En cada una de las casas en las que suelo pasar algunos periodos de mi vida hay un reloj parado. Al menos, uno. Además, en cada una de esas viviendas, junto a muchos aparatos electrónicos y digitales y otros analógicos que recuerdan la edad y el tránsito inexorable de los años, los meses y los días, se guardan otros cronógrafos activos que cambian, a su ritmo, el de sus propias fuerzas o el de las pilas o la red que los alimentan, los segundos, los minutos y las horas.
En esas mismas casas, aparte de los relojes propiamente dichos y los instrumentos con información horaria que traslado en mis bolsillos o amarrados a mi muñeca izquierda, pueden encontrarse otros similares guardados en algún cajón.
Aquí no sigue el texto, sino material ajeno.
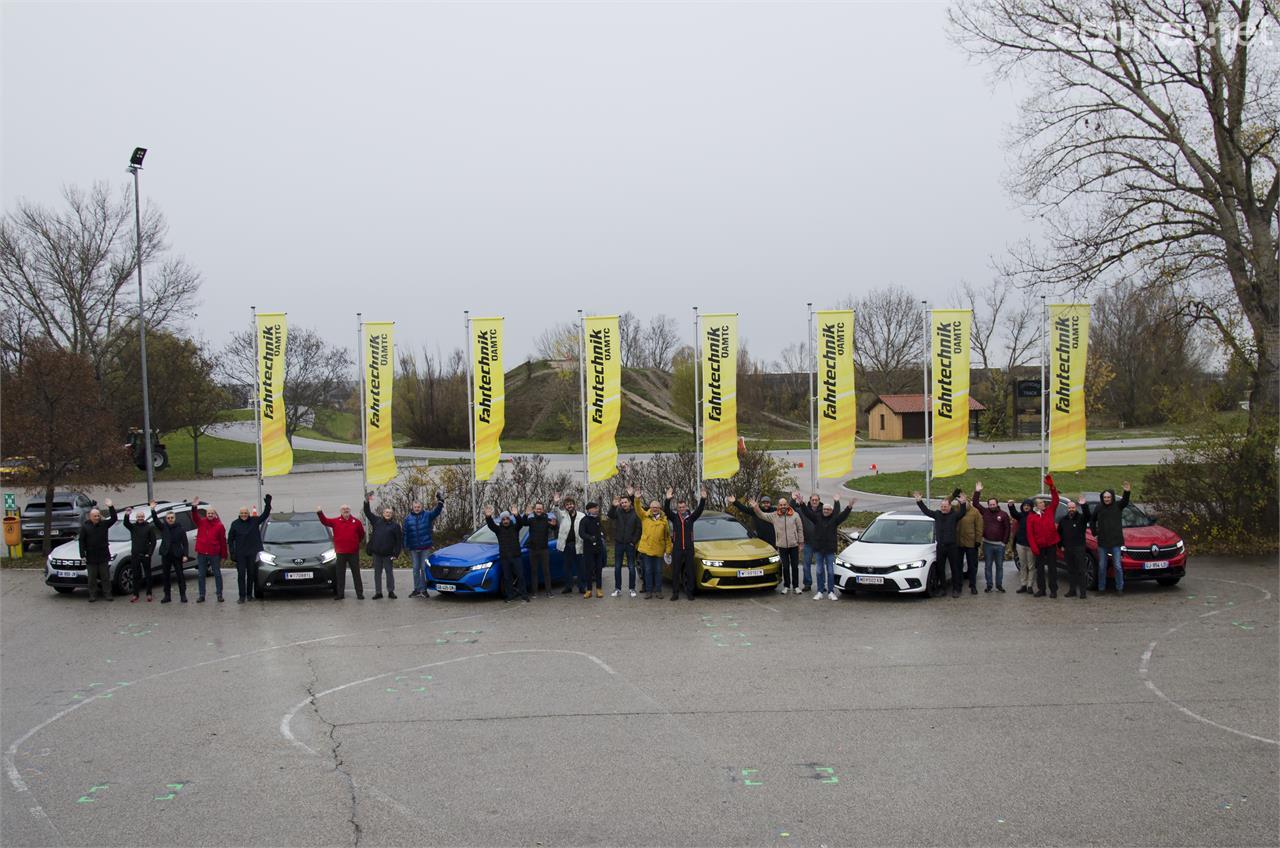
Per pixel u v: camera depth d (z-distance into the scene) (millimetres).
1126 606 14523
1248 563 18766
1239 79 21609
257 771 7465
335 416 92812
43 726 8922
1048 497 18500
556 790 6902
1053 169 23734
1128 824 6129
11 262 43312
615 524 17109
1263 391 21906
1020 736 8016
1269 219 22219
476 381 21750
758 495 23281
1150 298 24516
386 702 9602
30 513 27875
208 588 18688
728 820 6285
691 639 12672
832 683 10016
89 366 24500
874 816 6312
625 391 83375
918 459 48562
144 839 6133
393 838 6078
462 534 23219
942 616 14039
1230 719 8438
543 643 12602
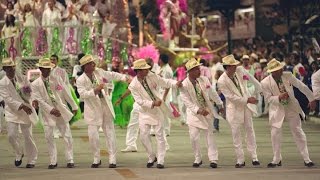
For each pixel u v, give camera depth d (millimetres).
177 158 24828
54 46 42281
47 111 22281
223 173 20641
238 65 22844
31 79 34406
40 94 22328
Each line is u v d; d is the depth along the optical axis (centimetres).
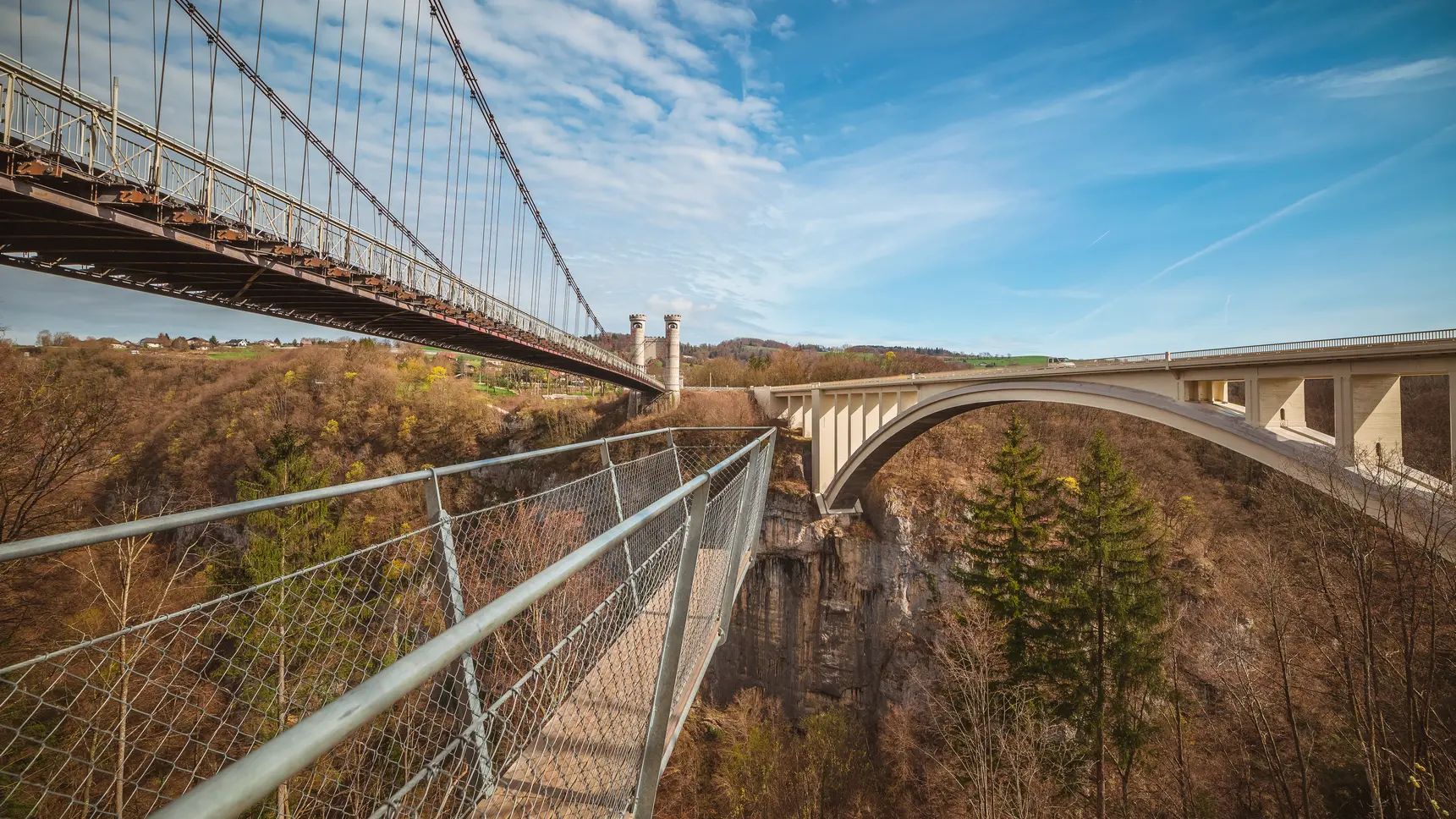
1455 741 1261
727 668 3500
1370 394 1303
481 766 279
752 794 2298
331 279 1269
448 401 5031
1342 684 1483
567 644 307
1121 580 1634
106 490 3105
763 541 3491
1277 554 1703
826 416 3519
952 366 7169
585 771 273
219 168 1005
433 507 355
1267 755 1456
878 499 3331
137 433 3506
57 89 762
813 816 2195
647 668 327
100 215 816
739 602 3525
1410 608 1237
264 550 1170
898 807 2212
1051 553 1820
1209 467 3678
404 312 1569
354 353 5275
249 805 61
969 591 1941
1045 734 1555
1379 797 1159
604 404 5862
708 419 4450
Los primeros parecen funcionar perfectamente y con esa intención me acompañan. Los otros, abandonados a la jubilación y al olvido, descansan detenidos e inactivos.
Sin embargo, por mucho que me empeño, por más que mis allegados se empecinan en que disponga de los más modernos, complejos y costosos relojes, sólo los olvidados, los que todos consideramos muertos, aciertan en la hora exacta, aunque sea una, o dos, veces al día.
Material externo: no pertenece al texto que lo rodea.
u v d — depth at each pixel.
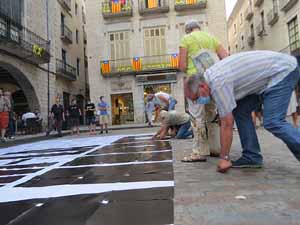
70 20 27.89
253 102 3.62
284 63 3.29
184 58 4.37
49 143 9.51
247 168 3.58
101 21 25.00
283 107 3.25
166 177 3.26
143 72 24.23
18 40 16.75
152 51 24.48
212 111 4.51
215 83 3.34
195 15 24.12
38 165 4.75
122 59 24.69
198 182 2.99
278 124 3.21
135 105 24.38
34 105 19.64
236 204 2.28
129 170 3.77
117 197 2.59
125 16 24.72
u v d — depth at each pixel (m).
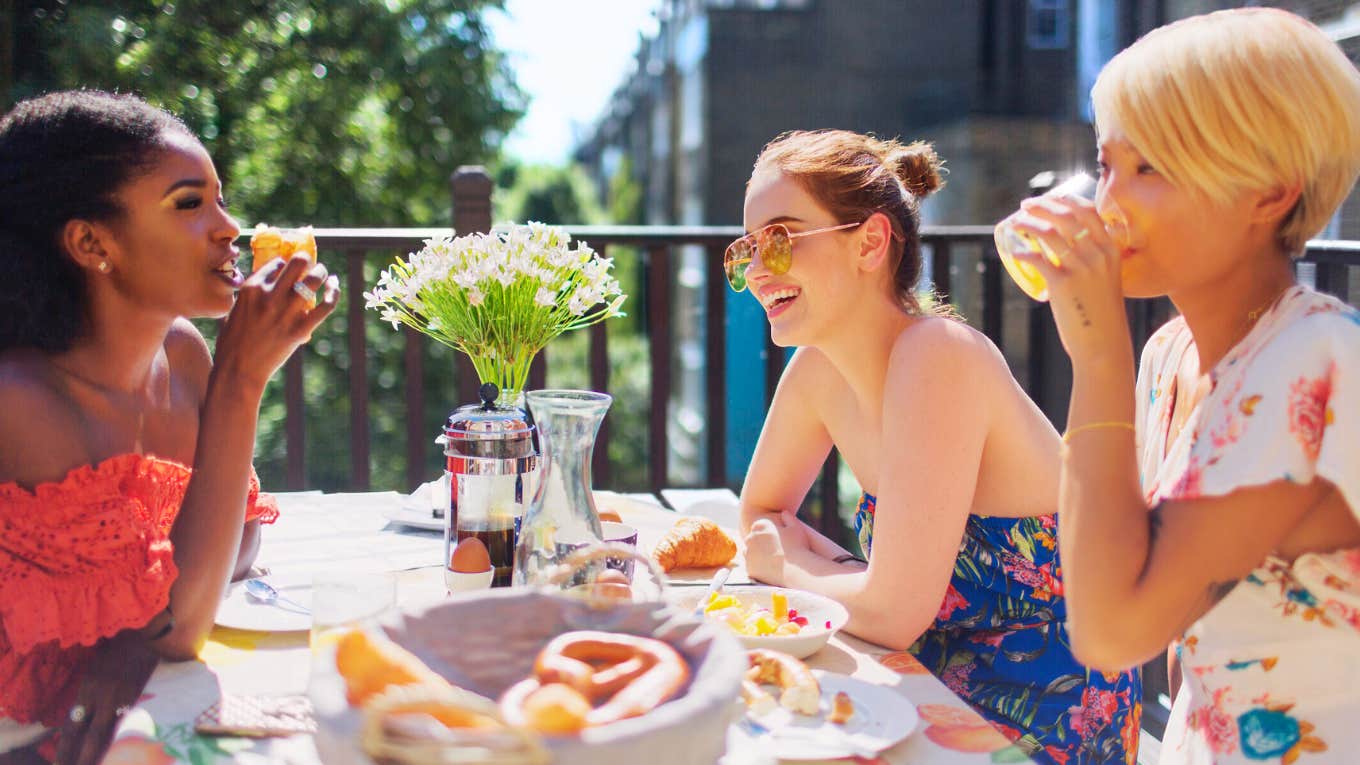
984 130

Los demás, analógicos y digitales, de marcas prestigiosas o más falsos que judas, sólo me informan exactamente cuando trato de ajustarlos, cada muchos meses, al horario exacto que marca el meridiano de referencia. A partir de ese momento cada uno de ellos emprende una ruta, antes circular, en todo caso cíclica, a su propio ritmo. Un poco más rápida o un poco más lenta, pero todos a una velocidad distinta, siquiera milimétricamente, de la que fija la rotación terrestre y su traslación en derredor del sol.
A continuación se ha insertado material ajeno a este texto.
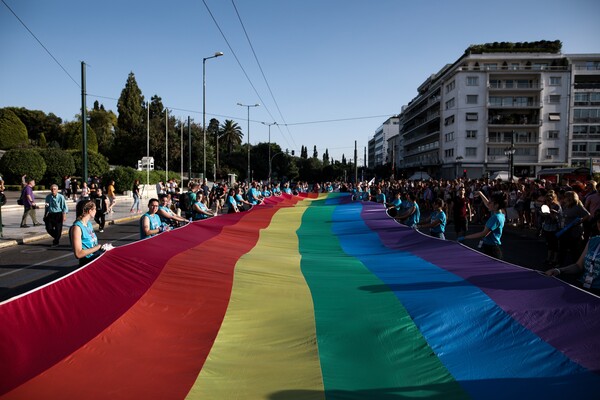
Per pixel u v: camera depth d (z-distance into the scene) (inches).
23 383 118.3
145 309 168.7
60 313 152.9
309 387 120.0
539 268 405.7
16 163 1537.9
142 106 3548.2
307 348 142.1
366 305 176.1
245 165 3686.0
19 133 2313.0
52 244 542.0
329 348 141.6
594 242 184.9
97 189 684.7
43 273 381.7
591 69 2583.7
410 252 279.4
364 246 319.0
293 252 297.0
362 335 149.5
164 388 119.1
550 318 152.1
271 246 316.2
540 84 2500.0
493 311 161.9
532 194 674.8
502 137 2541.8
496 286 185.9
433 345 142.9
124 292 179.3
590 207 435.5
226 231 356.2
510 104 2529.5
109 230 705.0
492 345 141.3
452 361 133.3
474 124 2529.5
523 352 134.8
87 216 244.7
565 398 112.8
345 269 237.0
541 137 2524.6
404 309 170.2
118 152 2938.0
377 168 4210.1
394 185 1207.6
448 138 2687.0
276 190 1171.9
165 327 156.3
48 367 126.0
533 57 2518.5
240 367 130.6
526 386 118.8
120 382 121.0
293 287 201.2
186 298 181.6
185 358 135.3
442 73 3019.2
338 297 186.5
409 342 145.6
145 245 243.8
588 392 114.0
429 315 163.0
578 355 129.6
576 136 2549.2
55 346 136.4
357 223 411.5
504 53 2539.4
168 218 379.2
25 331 138.9
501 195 292.7
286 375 126.6
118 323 154.8
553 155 2534.5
Casi todos mantienen durante un tiempo cierta aproximación a la puntualidad que cabe demandar o esperar, pero ninguno iguala la cadencia que debiera desarrollar. Son escrupulosamente inexactos y, aunque me orienten sobre la hora a la que debo salir de casa para cumplir los compromisos acordados o me indiquen cuándo debo encender la televisión para ver el telediario, sólo cumplen su función aproximadamente.
Sólo los difuntos aciertan. Eso sí, una, o dos, veces al día. Tampoco ellos pueden presumir en exceso.